Véronique a survécu vendredi à un massacre commis par des rebelles ougandais dans l'est de la République démocratique du Congo. Elle bredouille le message laissé par les tueurs : «Vous nous avez envoyé vos soldats pour nous exterminer, mais nous voici».

Pourchassés depuis des mois par l'armée congolaise, les combattants ougandais des Forces démocratiques alliées (ADF) ont profité d'un relâchement de l'offensive gouvernementale pour semer la terreur dans le nord de la province du Nord-Kivu.

En moins de deux semaines, ils ont tué environ 80 civils à l'arme blanche. Leur dernier massacre, vendredi soir, a fait 24 morts à Eringeti, une bourgade agricole de 2000 habitants à la frontière avec la Province-Orientale.

Allongée sur un lit de fortune dans l'unique hôpital de la ville, Véronique raconte comment tombaient les victimes - hommes, femmes, enfants et nourrissons - sous les coups des haches et des machettes.

«Où sont vos protecteurs? Si vous voulez rester en paix, il ne faut plus nous envoyer vos soldats», vociféraient les tueurs, selon elle.

Blessée au bras, elle finit par s'effondrer au fil de son récit : cette mère de deux enfants a vu l'un d'eux, âgé de deux ans, être décapité sous ses yeux.

Car les protecteurs ne sont pas venus.

Selon les témoignages recueillis à l'hôpital par le docteur Jérémie Muhindo, directeur de l'établissement, les autorités coutumières locales, une source sécuritaire, et corroborés par le récit d'une habitante à l'AFP, les rebelles de l'ADF sont restés au moins deux heures et demie dans le faubourg à la sortie nord-est de la ville, sans être inquiétés.

La compagnie affectée à la garde de l'état-major local, à un kilomètre de là, n'a pas bougé et un petit groupe de soldats, alertés par quelques coups de feu tirés au début de l'attaque, aurait même fait demi-tour, selon ces sources.

D'après le médecin, aucun viol n'a été commis.

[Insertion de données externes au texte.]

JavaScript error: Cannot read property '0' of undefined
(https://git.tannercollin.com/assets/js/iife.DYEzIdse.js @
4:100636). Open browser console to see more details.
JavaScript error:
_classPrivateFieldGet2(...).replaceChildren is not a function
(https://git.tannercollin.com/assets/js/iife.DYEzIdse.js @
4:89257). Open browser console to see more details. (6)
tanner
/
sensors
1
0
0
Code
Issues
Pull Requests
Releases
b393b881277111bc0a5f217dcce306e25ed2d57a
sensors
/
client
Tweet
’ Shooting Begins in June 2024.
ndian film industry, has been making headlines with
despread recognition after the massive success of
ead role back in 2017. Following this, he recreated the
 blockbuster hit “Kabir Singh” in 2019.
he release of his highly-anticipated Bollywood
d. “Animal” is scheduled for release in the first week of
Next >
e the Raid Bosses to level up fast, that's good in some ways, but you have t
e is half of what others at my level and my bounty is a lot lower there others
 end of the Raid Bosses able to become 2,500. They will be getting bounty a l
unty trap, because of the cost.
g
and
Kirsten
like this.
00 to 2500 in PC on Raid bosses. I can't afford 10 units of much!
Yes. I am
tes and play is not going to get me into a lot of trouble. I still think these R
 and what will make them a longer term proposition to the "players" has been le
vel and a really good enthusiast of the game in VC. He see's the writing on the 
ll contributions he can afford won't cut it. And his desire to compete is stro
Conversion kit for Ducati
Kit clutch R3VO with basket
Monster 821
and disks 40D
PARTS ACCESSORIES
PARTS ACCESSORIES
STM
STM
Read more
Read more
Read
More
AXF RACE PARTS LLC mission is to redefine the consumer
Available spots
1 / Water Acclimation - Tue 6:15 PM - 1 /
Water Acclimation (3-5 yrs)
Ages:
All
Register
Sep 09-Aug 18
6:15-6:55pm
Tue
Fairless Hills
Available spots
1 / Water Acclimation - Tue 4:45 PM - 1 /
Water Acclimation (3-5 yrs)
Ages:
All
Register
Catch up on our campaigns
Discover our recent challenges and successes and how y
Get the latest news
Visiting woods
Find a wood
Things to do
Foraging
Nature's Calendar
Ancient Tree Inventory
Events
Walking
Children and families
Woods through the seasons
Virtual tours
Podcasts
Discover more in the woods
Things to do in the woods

Pascaline habitait le quartier jusqu'à la tuerie. Accompagnée de ses trois enfants, elle s'apprête à quitter Eringeti, en montant avec un groupe de femmes sur un camion chargé de sacs de farine. Elle fuit vers Butembo, plus au sud, dont elle est originaire.

«Les autorités n'ont rien fait pour nous inciter à rester», dit-elle, ajoutant ne rien comprendre à ce qui se passe, «c'est pour cela que je pars». Comme elle, des centaines d'habitants du quartier ne sont pas rentrés chez eux.

Pascaline raconte que le massacre s'est arrêté à 100 mètres de sa maison. Terrée chez elle, elle a entendu avec angoisse les cris se rapprocher, puis le silence s'est fait. Au bout d'un certain temps, épuisée, elle s'est laissée emporter par le sommeil.

Ce n'est qu'entre 5 h 30 et 6 h, samedi matin, qu'elle a osé sortir, comme les autres voisins survivants, pour découvrir la désolation laissée pas les assassins.

Inaction militaire

Le but du raid n'était pas de piller, mais de terroriser : après avoir tué ou mis en fuite les deux soldats affectés à la garde d'un dépôt de vivres de l'armée, les rebelles n'ont rien emporté.

Le «mwami» Désiré Boroso, chef traditionnel du village, explique à l'AFP être arrivé sur les lieux samedi vers 7 h.

À ce moment-là, il n'y avait encore aucun militaire sur place, lorsqu'ont retenti des cris menaçants, dit-il : à 300 mètres, par-delà les cultures, les palmiers à huile et la rivière, les agresseurs de la veille narguaient la population du flanc d'une colline.

Le quartier s'est immédiatement vidé de ses habitants, avant que n'arrivent enfin quelques pelotons de soldats pour pourchasser les rebelles.

Le Nord-Kivu est déchiré par les conflits depuis plus de 20 ans.

Opposés au régime du président ougandais Yoweri Museveni, les ADF ont subi de lourdes pertes depuis le lancement, en janvier, d'une opération de l'armée contre leurs bastions dans les hautes montagnes proches de la frontière avec l'Ouganda.

Mais depuis la mort brutale, fin août, du général Lucien Bahuma, qui commandait l'offensive congolaise, les rebelles ont repris l'initiative.

Eringeti a été attaquée en dépit de la présence de deux régiments cantonnés dans les environs. «Depuis la mort du général Bahuma, rien ne va plus», déplore un notable qui préfère garder l'anonymat.